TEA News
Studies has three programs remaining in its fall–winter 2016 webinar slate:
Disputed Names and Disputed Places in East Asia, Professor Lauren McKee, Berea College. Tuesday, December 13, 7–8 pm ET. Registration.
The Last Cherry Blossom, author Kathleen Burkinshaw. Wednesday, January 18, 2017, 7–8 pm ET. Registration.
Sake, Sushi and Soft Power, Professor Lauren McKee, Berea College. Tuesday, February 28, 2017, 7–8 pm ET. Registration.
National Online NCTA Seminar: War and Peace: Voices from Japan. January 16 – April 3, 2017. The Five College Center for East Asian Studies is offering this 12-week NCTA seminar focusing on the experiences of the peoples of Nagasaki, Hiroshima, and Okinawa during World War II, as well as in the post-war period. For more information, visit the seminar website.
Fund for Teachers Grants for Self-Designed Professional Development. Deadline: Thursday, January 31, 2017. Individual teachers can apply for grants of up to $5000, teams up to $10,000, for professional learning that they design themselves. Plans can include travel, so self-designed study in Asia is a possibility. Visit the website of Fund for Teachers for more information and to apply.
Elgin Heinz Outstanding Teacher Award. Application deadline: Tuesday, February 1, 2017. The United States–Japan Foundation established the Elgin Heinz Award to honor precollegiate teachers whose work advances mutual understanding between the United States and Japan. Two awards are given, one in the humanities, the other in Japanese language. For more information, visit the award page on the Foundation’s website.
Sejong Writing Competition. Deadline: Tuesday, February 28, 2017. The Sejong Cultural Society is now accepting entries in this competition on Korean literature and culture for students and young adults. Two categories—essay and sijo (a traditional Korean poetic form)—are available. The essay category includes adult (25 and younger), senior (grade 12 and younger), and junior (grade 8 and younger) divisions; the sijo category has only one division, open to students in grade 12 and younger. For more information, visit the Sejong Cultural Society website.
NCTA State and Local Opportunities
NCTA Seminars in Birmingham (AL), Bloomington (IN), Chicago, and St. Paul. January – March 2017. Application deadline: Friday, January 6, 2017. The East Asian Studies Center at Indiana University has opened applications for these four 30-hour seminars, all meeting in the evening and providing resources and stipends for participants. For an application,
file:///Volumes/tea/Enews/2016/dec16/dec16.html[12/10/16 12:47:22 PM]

* * *

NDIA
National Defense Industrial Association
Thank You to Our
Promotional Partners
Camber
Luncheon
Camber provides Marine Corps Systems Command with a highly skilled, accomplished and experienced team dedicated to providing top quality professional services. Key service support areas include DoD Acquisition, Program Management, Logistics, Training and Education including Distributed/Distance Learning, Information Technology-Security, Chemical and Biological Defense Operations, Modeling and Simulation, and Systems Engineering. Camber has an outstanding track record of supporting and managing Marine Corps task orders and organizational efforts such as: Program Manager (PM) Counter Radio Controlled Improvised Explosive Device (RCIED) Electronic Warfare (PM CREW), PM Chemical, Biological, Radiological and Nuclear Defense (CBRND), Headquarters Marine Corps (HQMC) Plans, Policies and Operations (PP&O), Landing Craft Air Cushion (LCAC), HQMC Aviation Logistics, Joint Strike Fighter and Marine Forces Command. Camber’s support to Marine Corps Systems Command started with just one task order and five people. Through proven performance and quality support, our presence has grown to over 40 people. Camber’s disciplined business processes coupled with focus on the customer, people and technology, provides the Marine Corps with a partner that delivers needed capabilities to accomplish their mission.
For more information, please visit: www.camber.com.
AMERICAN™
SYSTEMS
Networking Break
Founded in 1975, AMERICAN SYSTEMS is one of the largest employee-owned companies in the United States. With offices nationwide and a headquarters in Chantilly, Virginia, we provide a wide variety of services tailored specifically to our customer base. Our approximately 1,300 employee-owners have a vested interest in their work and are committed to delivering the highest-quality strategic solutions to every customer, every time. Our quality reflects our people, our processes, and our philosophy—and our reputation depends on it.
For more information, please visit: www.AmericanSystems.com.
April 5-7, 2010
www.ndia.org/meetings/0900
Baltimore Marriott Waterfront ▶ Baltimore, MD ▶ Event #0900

---

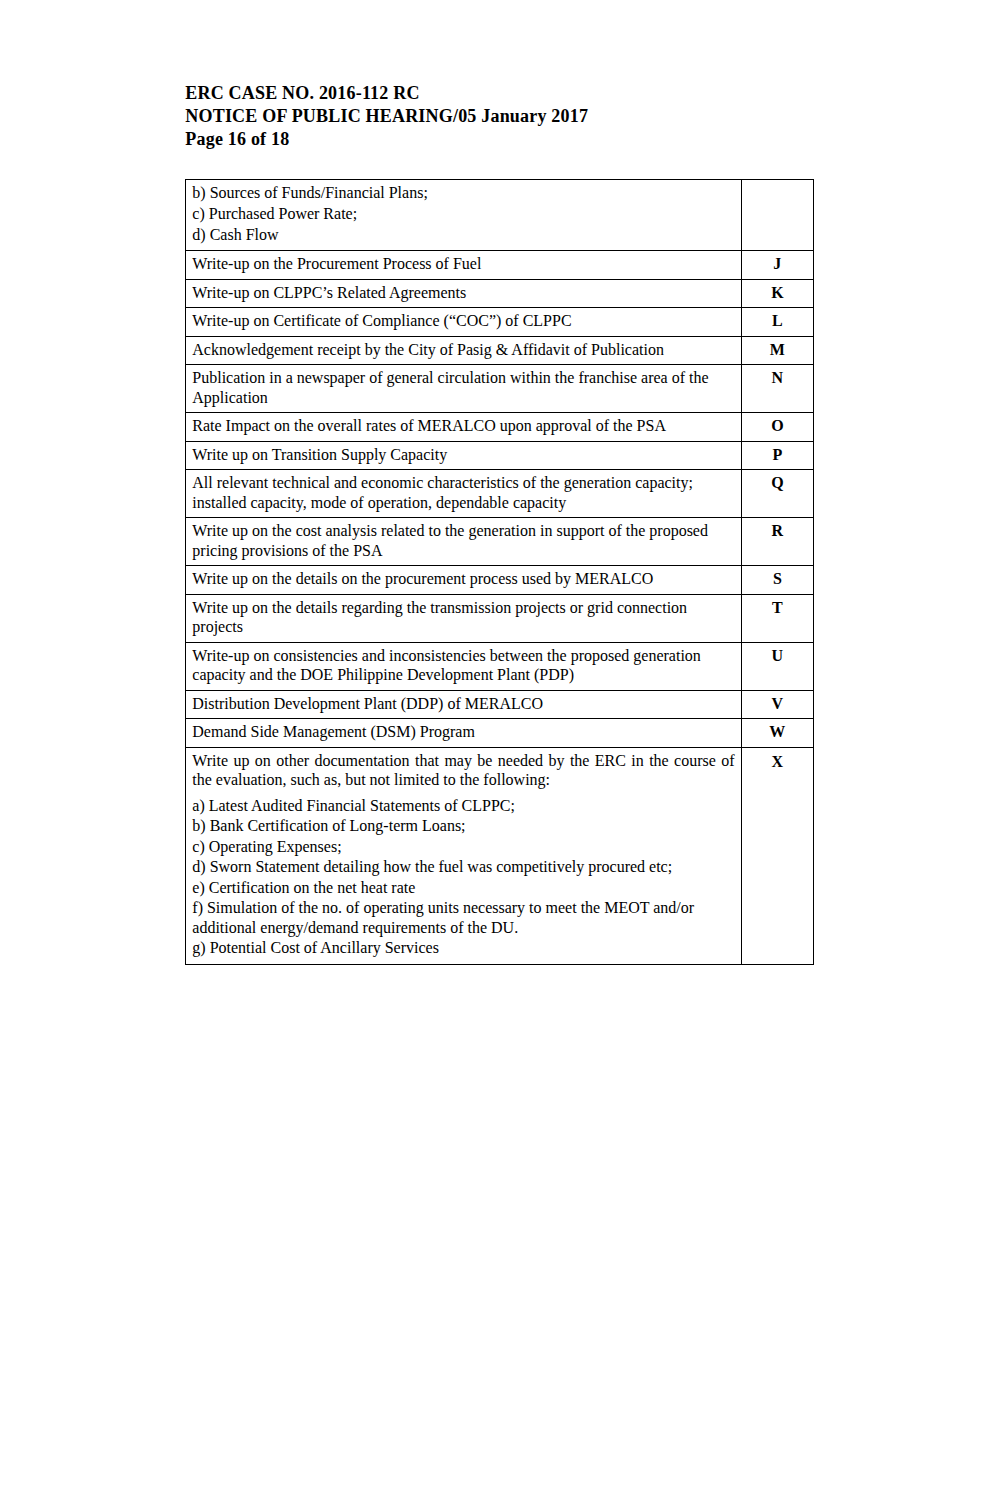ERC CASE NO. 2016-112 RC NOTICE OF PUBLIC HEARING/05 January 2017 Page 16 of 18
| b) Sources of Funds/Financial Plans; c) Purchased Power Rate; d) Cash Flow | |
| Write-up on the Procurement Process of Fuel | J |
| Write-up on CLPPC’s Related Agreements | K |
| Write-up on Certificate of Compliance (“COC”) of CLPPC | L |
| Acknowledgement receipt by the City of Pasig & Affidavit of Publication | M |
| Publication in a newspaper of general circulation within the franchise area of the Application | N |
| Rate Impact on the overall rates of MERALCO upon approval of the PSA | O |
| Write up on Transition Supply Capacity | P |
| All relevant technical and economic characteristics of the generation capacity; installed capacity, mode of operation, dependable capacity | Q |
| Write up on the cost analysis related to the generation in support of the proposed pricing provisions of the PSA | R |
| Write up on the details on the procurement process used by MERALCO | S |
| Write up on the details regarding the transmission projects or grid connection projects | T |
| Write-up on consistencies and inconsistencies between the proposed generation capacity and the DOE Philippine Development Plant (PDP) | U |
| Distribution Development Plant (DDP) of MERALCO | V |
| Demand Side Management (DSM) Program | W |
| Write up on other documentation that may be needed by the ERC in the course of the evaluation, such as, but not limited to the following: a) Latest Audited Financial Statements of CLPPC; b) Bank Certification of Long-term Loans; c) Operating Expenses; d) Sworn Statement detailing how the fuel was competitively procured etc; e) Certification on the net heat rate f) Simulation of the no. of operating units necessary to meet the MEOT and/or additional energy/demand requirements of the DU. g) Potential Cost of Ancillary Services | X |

▸ WHAT THE EXERCISE ASKS
Copy all lines from the data above that contain the word "Berea".

▸ OUTPUT BELOW
Disputed Names and Disputed Places in East Asia, Professor Lauren McKee, Berea College. Tuesday, December 13, 7–8 pm ET. Registration.
Sake, Sushi and Soft Power, Professor Lauren McKee, Berea College. Tuesday, February 28, 2017, 7–8 pm ET. Registration.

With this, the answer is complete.